What have you been working on since starting at Criteo?
I’m working on incrementality with the rest of the research team in Grenoble. I was new to it, but I find it very interesting.
We first try to determine how an ad would affect the probability of a user performing an action on it, like clicking or visiting the website, or buying something. Incrementality focuses on the increase of this probability rather than the value. For example, we prefer to bid high for an ad that should increase the probability of user action from 0.4 to 0.6 rather than for an ad that would increase the probability from 0.8 to 0.85. We prefer the larger increase of 0.2 rather than the high value of 0.85.

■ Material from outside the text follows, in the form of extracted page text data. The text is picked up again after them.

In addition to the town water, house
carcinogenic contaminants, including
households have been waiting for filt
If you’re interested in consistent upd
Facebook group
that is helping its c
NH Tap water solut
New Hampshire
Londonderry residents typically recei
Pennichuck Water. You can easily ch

Normally, an advertiser would display an ad that could result in as high a probability as possible to incur a user action. But with incrementality we want to show that we can instead focus on having a big increase of probability. This should lead to displaying more ads that will attract the user’s attention, rather than display ads for products that users are going to buy anyway.
Something people wouldn’t expect about research at Criteo?

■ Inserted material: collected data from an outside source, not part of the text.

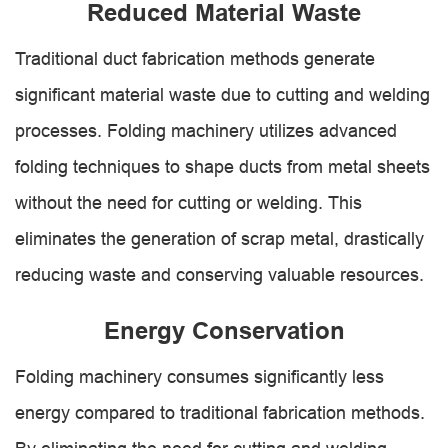
Reduced Material Waste
Traditional duct fabrication methods generate
significant material waste due to cutting and welding
processes. Folding machinery utilizes advanced
folding techniques to shape ducts from metal sheets
without the need for cutting or welding. This
eliminates the generation of scrap metal, drastically
reducing waste and conserving valuable resources.
Energy Conservation
Folding machinery consumes significantly less
energy compared to traditional fabrication methods.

What most surprised me when starting was the emphasis Criteo places on training.
The first month at Criteo starts with the on-boarding process with tons of training both online and offline with small groups of new hires to get us familiar with the Criteo Engine, products, and teams. I find it great, because I immediately felt that I was part of this big Criteo family. The training was especially helpful on the topics I was not an expert on.
Hobbies outside of work?
There are plenty of hobbies to embrace in Grenoble, mostly outdoor activities such as running, biking, climbing, and skiing, to name a few. I love running, mainly on track and road, but I’ve really come to appreciate all the trails Grenoble has as well. There are also many bike routes all around that I love. And recently, I started theatre acting in Grenoble. Cultural activities in Grenoble are not as plentiful as in Paris, but there are enough and they’re easily accessible, as in Grenoble everything is close.
Lastly, any advice for aspiring researchers in your field?
If you are already a researcher on a machine learning topic, be fearless and apply to Criteo! We’re looking for people like you. If you don’t work on machine learning then you should get familiar with this topic, and in particular with neural networks. There are plenty of books and classes to help you do that.